— Tasks to carry out —
1) Can you restate the paragraph of the mailing-list message that begins "sdo has a data model" more briefly while keeping its main facts?
2) Could you change "entity extractor" to "named-entity recognizer" in the mailing-list message and write out the passage from "In other cases" to "indicate packed terms]." with that change?

— Page —
Concrete mixers from Simon Spero on 2015-01-02 (public-owl-dev@w3.org from January to March 2015)

From: Simon Spero <sesuncedu@gmail.com>
Date: Fri, 2 Jan 2015 11:54:45 -0500
To: public-owl-dev@w3.org
Message-ID: <CADE8KM78gyng3O7uLqKeNSkjrMG91EYgpwvYV9T_qGk2nGmKwA@mail.gmail.com>

Sorry about  the puns , but I literally just have a few questions about
what kinds things you can do if you were to have data and object properties
with the same name.

The motivating use case is building a bridge between schema.org (sdo) and
OWL.

sdo has a data model that is roughly close to rdfs. A major difference is
that instead of having domain and range statements, where multiple
assertions for the same property give an effective domain / range that is
the intersection of the assertions, sdo uses domainincludes and
rangeincludes, which combine to form a union.

These could be handled either by using an anonymous type directly or by
defining a named type.  The named type could either be a defined as an
equivalent class for the union, or by creating an artificial supertype.

Using the equivalent+union approach should give more useful results when
the hierarchy is computed (e.g  suggesting missing abstractions).

Using anonymous unions or subclassing may match the semantics of sdo more
closely, but the data model is too loosely defined to be sure.

Most properties are either purely literal valued, or purely object valued,
but some properties have ranges that are mixed.

In some cases this is historical accident resulting from having separately
developed, conceptually independent vocabularies existing in a flat
namespace.
In other cases the literal value is unstructured information that a
sufficiently smart entity extractor could convert into an object.
In a third set of situations, the literal value serves as an identifier -
for example, using the "descriptor(preferred label) " of a "concept" in a
"controlled vocabulary", which is required to be unambiguous. [quotes used
to indicate packed terms].

In the first case, splitting the merged property into separate data and
object properties on the way in and merging on the way out is the obvious
approach.

In the third case, generating synthetic objects for literal values on their
way in to the A-Box seems obvious - HasKey could be avoided with canonical
mappings to IRI. Being able to assert a property local UNA would be handy
here.

It is the second case that seems to present the most difficult problems.
There is only one conceptual property in play, and it would seem more
useful to have cardinality constraints apply to all. Using autoboxing seems
like the right thing, but could be confusing to explain (unless literal
values are always boxed, which is not a performance win).

The typical use case has some form of completeness lurking in the
background (probably #$completeExtentKnown or #$completeExtentAsserted).

Comments / Suggestions?

Simon

Received on Friday, 2 January 2015 16:55:11 UTC

— Saved entries —
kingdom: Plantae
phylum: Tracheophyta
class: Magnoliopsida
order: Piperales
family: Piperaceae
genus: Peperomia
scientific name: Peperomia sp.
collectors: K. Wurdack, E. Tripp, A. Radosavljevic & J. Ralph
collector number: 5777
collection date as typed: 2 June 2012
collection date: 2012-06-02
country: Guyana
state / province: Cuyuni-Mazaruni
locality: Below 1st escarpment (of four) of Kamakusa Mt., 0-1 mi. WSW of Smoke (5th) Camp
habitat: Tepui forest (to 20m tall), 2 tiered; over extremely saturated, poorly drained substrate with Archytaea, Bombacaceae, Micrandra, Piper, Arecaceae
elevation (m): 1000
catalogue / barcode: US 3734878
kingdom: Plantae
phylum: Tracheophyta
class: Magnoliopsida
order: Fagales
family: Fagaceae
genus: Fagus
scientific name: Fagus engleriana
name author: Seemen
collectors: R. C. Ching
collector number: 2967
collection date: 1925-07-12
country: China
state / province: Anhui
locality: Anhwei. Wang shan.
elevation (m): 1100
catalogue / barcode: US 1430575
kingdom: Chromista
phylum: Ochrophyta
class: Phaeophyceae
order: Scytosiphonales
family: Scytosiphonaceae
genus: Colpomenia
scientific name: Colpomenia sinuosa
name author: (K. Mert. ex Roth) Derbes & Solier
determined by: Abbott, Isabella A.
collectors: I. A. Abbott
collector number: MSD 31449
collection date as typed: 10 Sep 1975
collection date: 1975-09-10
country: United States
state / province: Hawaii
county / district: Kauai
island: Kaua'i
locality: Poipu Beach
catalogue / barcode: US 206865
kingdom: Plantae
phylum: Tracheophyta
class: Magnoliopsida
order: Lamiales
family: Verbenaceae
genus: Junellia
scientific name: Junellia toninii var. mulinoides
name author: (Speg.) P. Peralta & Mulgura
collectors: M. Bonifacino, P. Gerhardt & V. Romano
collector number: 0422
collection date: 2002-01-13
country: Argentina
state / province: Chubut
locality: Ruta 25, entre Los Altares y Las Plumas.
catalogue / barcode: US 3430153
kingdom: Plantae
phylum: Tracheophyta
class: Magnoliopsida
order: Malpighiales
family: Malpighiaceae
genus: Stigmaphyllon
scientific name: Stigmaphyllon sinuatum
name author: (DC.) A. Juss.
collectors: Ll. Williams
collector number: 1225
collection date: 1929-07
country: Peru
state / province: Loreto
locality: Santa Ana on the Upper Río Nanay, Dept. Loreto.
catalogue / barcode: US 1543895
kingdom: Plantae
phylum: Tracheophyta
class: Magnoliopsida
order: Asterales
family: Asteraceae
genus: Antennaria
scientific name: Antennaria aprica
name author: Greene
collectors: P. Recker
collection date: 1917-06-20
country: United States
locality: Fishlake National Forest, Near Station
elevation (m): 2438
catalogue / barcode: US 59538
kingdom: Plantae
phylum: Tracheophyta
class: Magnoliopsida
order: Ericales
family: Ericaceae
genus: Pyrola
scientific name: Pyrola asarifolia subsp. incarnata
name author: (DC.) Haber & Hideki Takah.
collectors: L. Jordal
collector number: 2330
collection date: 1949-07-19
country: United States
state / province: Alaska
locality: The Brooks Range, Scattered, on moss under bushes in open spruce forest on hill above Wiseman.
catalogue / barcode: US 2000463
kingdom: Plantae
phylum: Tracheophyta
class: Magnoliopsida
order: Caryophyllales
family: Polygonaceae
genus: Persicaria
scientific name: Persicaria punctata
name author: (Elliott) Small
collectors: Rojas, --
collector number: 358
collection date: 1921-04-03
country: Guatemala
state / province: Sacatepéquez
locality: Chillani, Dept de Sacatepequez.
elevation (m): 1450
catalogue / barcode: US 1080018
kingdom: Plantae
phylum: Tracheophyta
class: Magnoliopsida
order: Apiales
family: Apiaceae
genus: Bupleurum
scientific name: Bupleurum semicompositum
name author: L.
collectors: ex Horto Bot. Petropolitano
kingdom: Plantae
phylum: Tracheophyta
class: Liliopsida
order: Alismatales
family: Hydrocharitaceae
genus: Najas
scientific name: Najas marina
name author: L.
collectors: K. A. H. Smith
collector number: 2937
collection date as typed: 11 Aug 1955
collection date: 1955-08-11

— Solutions per task —
1) The sdo data model is roughly close to rdfs. Instead of domain and range statements, where multiple assertions for a property yield their intersection, sdo uses domainincludes and rangeincludes, which combine into a union.

2)
In other cases the literal value is unstructured information that a
sufficiently smart named-entity recognizer could convert into an object.
In a third set of situations, the literal value serves as an identifier -
for example, using the "descriptor(preferred label) " of a "concept" in a
"controlled vocabulary", which is required to be unambiguous. [quotes used
to indicate packed terms].